| TEXT PASSAGE |
··········

According to "Current Science" magazine, "some scientists estimate that malaria has killed half the people who have ever lived." Today in Africa, malaria kills 3 children every minute and between 1 and 3 million people every year.
Attempts to develop a vaccine have been hindered by the complex nature and adaptability of the parasite. But a vaccine may finally be on the way. Melinda Smith narrates.
Nancy waits patiently to be bitten by malaria-carrying mosquitoes. She is a volunteer in the research for a vaccine against malaria.
The search for a vaccine is one of the most complex and extensive challenges for the scientific community around the world, and it's been a real struggle. Here at the Walter Reed Army Institute of Research in Washington DC, the first vaccine against malaria was tested in 1985, with little success. There have been improvements since then, but the chief physician of the Malaria Vaccine Program, Colonel Gray Heppner, says it is difficult to completely prevent a disease carried by a parasite.
"There has never been a vaccine against an organism this complex; there has never been a successful human vaccine against a parasitic disease," says Dr. Heppner.
At the moment, two possible vaccines,called RTS-S and MSP-1, are being tested at Walter Reed and in Africa.
"The vaccine we are working on has two major strategies: the first is to prevent malaria in the first place and the second is to limit the disease severity," says Dr. Heppner.
A team lead by scientists Jeff Lyon and Evelina Angov have been working on prevention for 10 years. They have developed a protein that looks like the parasite, which can train the human immune system to protect itself against malaria.
"We think that this protein may mimic more of the native structure in the parasite," says Dr. Angov.

··········

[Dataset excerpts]
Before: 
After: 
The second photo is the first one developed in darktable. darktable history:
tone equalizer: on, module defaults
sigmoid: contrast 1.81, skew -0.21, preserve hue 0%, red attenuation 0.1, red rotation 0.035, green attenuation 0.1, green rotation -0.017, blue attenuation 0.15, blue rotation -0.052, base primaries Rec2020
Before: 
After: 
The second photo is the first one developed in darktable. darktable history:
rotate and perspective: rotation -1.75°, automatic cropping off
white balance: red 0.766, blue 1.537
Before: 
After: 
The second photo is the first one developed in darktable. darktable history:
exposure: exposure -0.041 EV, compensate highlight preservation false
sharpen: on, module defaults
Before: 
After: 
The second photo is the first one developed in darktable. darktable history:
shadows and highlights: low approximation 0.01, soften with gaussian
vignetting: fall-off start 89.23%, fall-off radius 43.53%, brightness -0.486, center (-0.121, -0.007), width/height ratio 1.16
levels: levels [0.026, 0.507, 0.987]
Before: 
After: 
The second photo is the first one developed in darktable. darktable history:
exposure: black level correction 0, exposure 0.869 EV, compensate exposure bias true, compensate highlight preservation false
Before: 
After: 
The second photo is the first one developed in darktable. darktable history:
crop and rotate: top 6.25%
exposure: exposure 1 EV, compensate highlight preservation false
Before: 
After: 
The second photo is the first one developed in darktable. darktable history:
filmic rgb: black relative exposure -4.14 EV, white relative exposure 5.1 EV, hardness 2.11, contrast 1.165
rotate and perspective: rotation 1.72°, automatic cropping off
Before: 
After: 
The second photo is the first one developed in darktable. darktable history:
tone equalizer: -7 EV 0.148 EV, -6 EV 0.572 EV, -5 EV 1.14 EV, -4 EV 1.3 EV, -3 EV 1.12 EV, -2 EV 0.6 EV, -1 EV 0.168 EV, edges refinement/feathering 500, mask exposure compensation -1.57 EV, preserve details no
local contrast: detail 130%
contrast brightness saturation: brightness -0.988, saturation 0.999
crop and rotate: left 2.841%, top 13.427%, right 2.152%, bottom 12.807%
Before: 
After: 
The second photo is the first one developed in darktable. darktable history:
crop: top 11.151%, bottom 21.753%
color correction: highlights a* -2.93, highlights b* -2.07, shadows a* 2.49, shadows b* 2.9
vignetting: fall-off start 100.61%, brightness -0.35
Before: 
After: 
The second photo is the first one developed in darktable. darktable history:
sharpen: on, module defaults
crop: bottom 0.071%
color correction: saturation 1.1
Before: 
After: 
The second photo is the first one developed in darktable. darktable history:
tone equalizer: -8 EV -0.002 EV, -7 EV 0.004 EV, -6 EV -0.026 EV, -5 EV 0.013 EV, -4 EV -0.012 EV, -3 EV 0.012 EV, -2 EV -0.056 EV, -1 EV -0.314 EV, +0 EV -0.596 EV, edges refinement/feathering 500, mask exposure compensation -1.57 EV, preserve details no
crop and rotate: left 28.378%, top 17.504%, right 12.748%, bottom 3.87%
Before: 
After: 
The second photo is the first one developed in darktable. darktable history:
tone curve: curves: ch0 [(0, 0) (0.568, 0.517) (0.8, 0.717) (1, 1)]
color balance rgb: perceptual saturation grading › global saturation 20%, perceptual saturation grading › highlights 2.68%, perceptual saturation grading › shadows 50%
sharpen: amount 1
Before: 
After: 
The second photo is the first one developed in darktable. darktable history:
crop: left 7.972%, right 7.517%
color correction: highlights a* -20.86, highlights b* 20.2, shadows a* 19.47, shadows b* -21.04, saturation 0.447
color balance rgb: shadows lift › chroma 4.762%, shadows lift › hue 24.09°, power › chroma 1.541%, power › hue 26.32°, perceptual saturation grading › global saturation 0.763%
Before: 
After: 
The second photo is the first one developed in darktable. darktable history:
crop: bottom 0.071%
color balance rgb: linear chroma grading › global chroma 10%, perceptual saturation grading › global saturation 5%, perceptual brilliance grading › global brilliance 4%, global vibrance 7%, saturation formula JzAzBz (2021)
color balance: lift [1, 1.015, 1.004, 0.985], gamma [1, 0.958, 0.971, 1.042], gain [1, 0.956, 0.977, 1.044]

··········

| WORK TASK 1 |
According to the malaria vaccine text, which two possible vaccines are being tested at Walter Reed and in Africa?
| WORK TASK 2 |
Write out the part of the malaria vaccine text starting with "Attempts to develop" and going on through "Melinda Smith narrates.", word for word.
| WORK TASK 3 |
Go on with the malaria vaccine text from where it stops.
None of the dataset lines is needed for this work.

| FINAL ANSWER 1 |
RTS-S and MSP-1.

| FINAL ANSWER 2 |
Attempts to develop a vaccine have been hindered by the complex nature and adaptability of the parasite. But a vaccine may finally be on the way. Melinda Smith narrates.

| FINAL ANSWER 3 |
Testing the vaccines is dangerous work. In a hot and very humid environment, Dr. Jack Williams raises thousands of mosquitoes. He is in charge of the insectaries and the Malaria Transmission laboratory.
"We give these mosquitoes a blood meal twice a week. This probably contains close to 7,000 or 8,000 mosquitoes," says Dr. Williams.
The mosquitoes must be infected to make sure they are carrying the malaria parasite. The work takes place behind 7 sets of doors, with intense safety measures.
Dr. Williams says, “each of those cartons contains 300 to 400 malaria-infected mosquitoes." Once the mosquitoes have bitten a volunteer, technician Megan Dowler makes sure they had a meal of human blood; in other words, the parasite has a chance to pass from the mosquito into a human's blood stream.
Mosquitoes that feed would have bright red bellies. She then takes the now-fat mosquitoes to her lab, dissects them, and verifies that the malaria parasite was present.
Dr. Kent Kester, Chief of Clinical trials talks about how the vaccine is categorized and maintained, "In this refrigerator we store our investigational vaccines. They are segregated by study. For instance, this is investigational malaria vaccine."
Dr. Kent Kester has been involved in vaccine development since the early 1990s and has seen more than 20 different formulations of the vaccine.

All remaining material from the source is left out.